The Army has launched a “Hire a Veteran” education campaign aimed at debunking myths about hiring veterans with post-traumatic stress or traumatic brain injury.
Recent research by the Society for Human Resource Management, which is partnering with the Army in the campaign, has shown some employers are concerned about the impact of PTSD and TBI on a veteran’s job performance, as well as the cost of accommodating these veterans in the workplace.
About 42 percent of employers in a SHRM membership survey believe their companies would face challenges in hiring veterans suffering from PTSD or other mental health issues.
“The myth is they’re not going to be successful,” said Tim Isacco, chief operating officer for Orion International, a firm specializing in placing veterans in the private sector, said at a news conference Monday at the National Press Club. “They will be.”
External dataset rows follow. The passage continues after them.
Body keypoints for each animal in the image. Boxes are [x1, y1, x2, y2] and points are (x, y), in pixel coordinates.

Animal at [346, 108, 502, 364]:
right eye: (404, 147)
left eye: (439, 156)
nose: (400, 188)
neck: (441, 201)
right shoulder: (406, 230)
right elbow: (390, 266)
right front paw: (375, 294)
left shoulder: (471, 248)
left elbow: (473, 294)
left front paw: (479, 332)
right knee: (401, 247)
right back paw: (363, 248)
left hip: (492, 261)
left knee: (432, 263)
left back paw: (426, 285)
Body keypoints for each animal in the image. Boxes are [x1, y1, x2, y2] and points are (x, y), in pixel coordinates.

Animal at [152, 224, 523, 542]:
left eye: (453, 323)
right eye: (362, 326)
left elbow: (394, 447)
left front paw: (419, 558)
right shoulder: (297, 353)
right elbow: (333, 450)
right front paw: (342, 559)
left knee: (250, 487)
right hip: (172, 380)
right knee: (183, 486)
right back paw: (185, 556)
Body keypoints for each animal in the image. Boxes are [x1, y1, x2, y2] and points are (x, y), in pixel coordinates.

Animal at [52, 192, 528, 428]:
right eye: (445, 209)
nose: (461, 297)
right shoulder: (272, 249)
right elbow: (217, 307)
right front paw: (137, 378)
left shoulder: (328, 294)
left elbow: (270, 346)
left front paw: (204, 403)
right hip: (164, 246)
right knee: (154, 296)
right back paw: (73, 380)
The campaign includes a video and online employer toolkit that can be downloaded at www.wtc.army.mil/employers.
“The first step is to help employers to understand that not all veterans need accommodations,” said Jeff Pons, chief human resources and strategy officer for the society. “And when they do — for PTSD or other disabilities — many of those accommodations can easily be made.”
Only 13 percent of employers were very familiar with resources on where to find veteran job candidates, according to Pon. “That’s not acceptable,” he said.
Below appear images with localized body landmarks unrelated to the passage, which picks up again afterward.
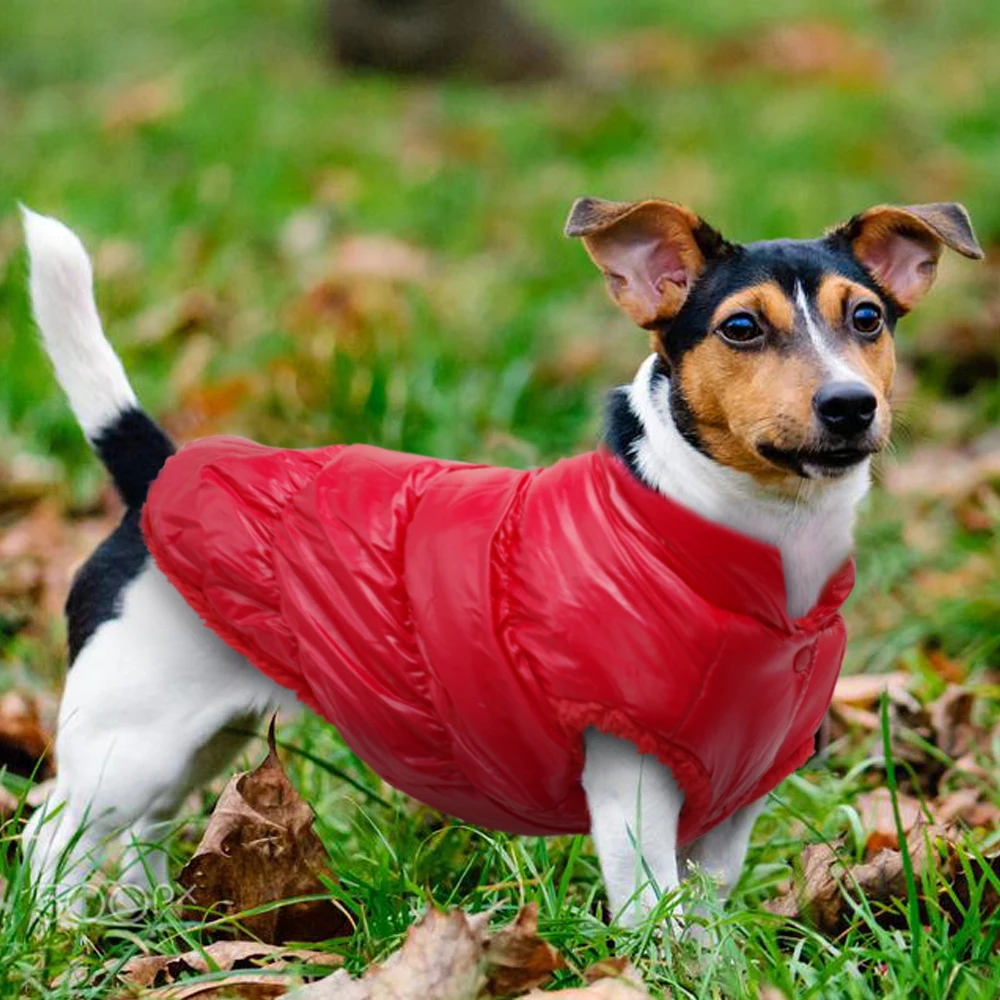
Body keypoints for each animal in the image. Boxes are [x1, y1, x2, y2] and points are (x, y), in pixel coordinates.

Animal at [19, 197, 980, 928]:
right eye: (740, 328)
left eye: (868, 318)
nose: (849, 405)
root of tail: (156, 473)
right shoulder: (632, 790)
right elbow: (653, 915)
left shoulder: (733, 799)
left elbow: (703, 913)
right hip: (127, 742)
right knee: (52, 836)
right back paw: (59, 928)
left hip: (193, 741)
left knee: (143, 836)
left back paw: (147, 922)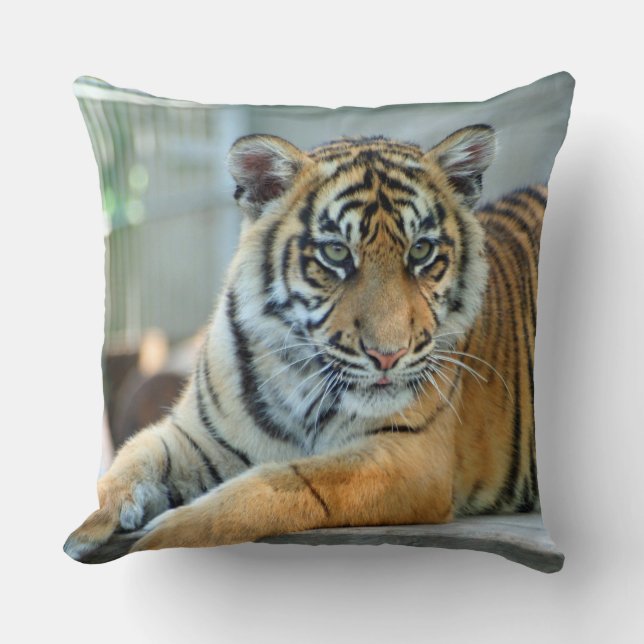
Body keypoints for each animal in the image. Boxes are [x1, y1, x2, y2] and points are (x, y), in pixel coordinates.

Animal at [64, 125, 546, 563]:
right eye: (336, 253)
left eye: (421, 251)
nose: (387, 355)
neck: (298, 376)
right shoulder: (198, 436)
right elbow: (133, 459)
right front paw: (89, 526)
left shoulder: (409, 456)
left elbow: (274, 489)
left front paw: (160, 535)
“Reasonable accommodations for our wounded warriors entering into the workplace are not difficult, expensive or a burden, especially when compared to the value these outstanding individuals bring,” said Brig. Gen. David J. Bishop, commander of the Army’s Warrior Transition Command.
The campaign is aimed at removing the stigma associated with PTSD and TBI, Bishop said.
“People think it’s some kind of tremendous burden, to the point they can’t even mention the words, like it’s a dirty name,” Isacco said.
Former Army staff sergeant Paul “Rob” Roberts, who suffered serious burns and a traumatic brain injury when his squad was hit by a roadside bomb while on patrol in Chamkani, Afghanistan, in 2009, wanted to continue working for the federal government after retiring from the Army.
With the help of the Army’s Wounded Warrior Program, Roberts was able to land an internship with the Drug Enforcement Agency. “The internship with the DEA taught me that even though I am a little bit slower, I am still a value part of the team,” he said at Monday’s press conference.
“I’m too young to be retired,” added Roberts, 30, who now works for the Federal Bureau of Investigation. “People need a sense of purpose, or they start to shut down and wither away.”